• _待析文本_
---
1.热点司法网络舆情事件的时空分布。如表1,时间维度上,2007-2017年高居榜首的网络舆情事件中涉及司法,每年≥2件,2008年-2013年是司法网络舆情事件高发期,每年≥3件,随后几年呈下降趋势,之所以出现抛物线式发展态势,笔者认为,除引发舆情的案件具有偶发性外,以下几个原因也不可忽视:一是2006年以后,网民数量急速扩张,互联网逐渐获得主流媒体地位,人们对互联网依赖性和参与性增强[8];二是这一时间段,查处多起高官贪贿案,引发网民关注和热讨,多于4起的年份中,均有该类舆情事件,基于中国“清官文化”所形成的社会心态,高官的贪腐更易引发人们的关注和热讨;三是面对网络舆情,司法机关在2013年之前并没有充足重视,未采取必要措施预测预防。空间维度,基于网络的开放性,探讨价值不大,但单就引发热点舆情(高官贪腐案和快播涉黄案不做分析)④的案件发生地看,东部地区:江苏3件,浙江3件,上海3件,河北和广东各2件,北京、天津、山东和海南各1件,共计17件;中部地区:河南3件,湖北和湖南各2件,共计6件;西部地区:云南2件,陕西、四川、重庆和贵州各1件,共计6件。东中西呈阶梯状分布,东部地区特别是沿海为高发区⑤。这一空间分布,与中国地形梯级分布相反,但与经济发达程度具有一定的吻合,这表明经济发展水平与舆情事件的高发具有一定的关联,深究原因,可能与经济发达地区软文化、网络普及等有关。
---
• _待答问题_
A. 在这段关于司法网络舆情的文本中,西部地区列出了哪些案件发生省市?请全部列出。
B. 更新这段关于司法网络舆情的文本:从含有“1.热点司法网络舆情事件的时”的词句开始,到“地区软文化、网络普及等有关。”结束,把其中的“热讨”换成“热议”,重新写出这一部分。
C. 接着这段关于司法网络舆情时空分布的文本往下写,从它停下的地方续写。
下面各行是另附的材料,与上面的文本彼此独立。
---
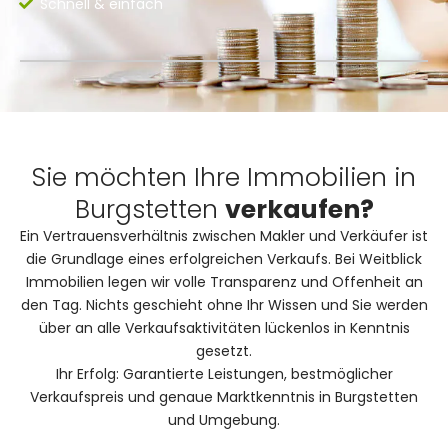
Schnell & einfach
Sie möchten Ihre Immobilien in
Burgstetten
verkaufen?
Ein Vertrauensverhältnis zwischen Makler und Verkäufer ist
die Grundlage eines erfolgreichen Verkaufs. Bei Weitblick
Immobilien legen wir volle Transparenz und Offenheit an
den Tag. Nichts geschieht ohne Ihr Wissen und Sie werden
über an alle Verkaufsaktivitäten lückenlos in Kenntnis
gesetzt.
Ihr Erfolg: Garantierte Leistungen, bestmöglicher
Verkaufspreis und genaue Marktkenntnis in Burgstetten
und Umgebung.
---
• _逐项作答_
A. 云南、陕西、四川、重庆、贵州

B.
1.热点司法网络舆情事件的时空分布。如表1,时间维度上,2007-2017年高居榜首的网络舆情事件中涉及司法,每年≥2件,2008年-2013年是司法网络舆情事件高发期,每年≥3件,随后几年呈下降趋势,之所以出现抛物线式发展态势,笔者认为,除引发舆情的案件具有偶发性外,以下几个原因也不可忽视:一是2006年以后,网民数量急速扩张,互联网逐渐获得主流媒体地位,人们对互联网依赖性和参与性增强[8];二是这一时间段,查处多起高官贪贿案,引发网民关注和热议,多于4起的年份中,均有该类舆情事件,基于中国“清官文化”所形成的社会心态,高官的贪腐更易引发人们的关注和热议;三是面对网络舆情,司法机关在2013年之前并没有充足重视,未采取必要措施预测预防。空间维度,基于网络的开放性,探讨价值不大,但单就引发热点舆情(高官贪腐案和快播涉黄案不做分析)④的案件发生地看,东部地区:江苏3件,浙江3件,上海3件,河北和广东各2件,北京、天津、山东和海南各1件,共计17件;中部地区:河南3件,湖北和湖南各2件,共计6件;西部地区:云南2件,陕西、四川、重庆和贵州各1件,共计6件。东中西呈阶梯状分布,东部地区特别是沿海为高发区⑤。这一空间分布,与中国地形梯级分布相反,但与经济发达程度具有一定的吻合,这表明经济发展水平与舆情事件的高发具有一定的关联,深究原因,可能与经济发达地区软文化、网络普及等有关。

C.
2.存在“司法买单”现象。网络舆情有一个形成、发展、冷却的过程。样本显示,这一过程中,有些舆情的焦点最初并未涉及法院裁判,但是伴随其发展,舆情中舆论焦点转移到司法对案件当事人的判决,甚至出现“预设判决”现象。如天门城管打死人事件最初焦点是城管暴力执法问题,随着发展,网民最后着眼点是司法将如何判决;又如杭州飙车案,公安机关对车速的认定是舆论最初关注点,但是随着舆情发展,“担心轻判会导致连环悲剧”的舆论充斥网络;杨佳袭警案,由最初的警民问题演变为审判的司法程序问题。这类舆情事件中,作为网民情理表现形态的网络舆论,往往声势浩大,给法院办案带来舆论压力。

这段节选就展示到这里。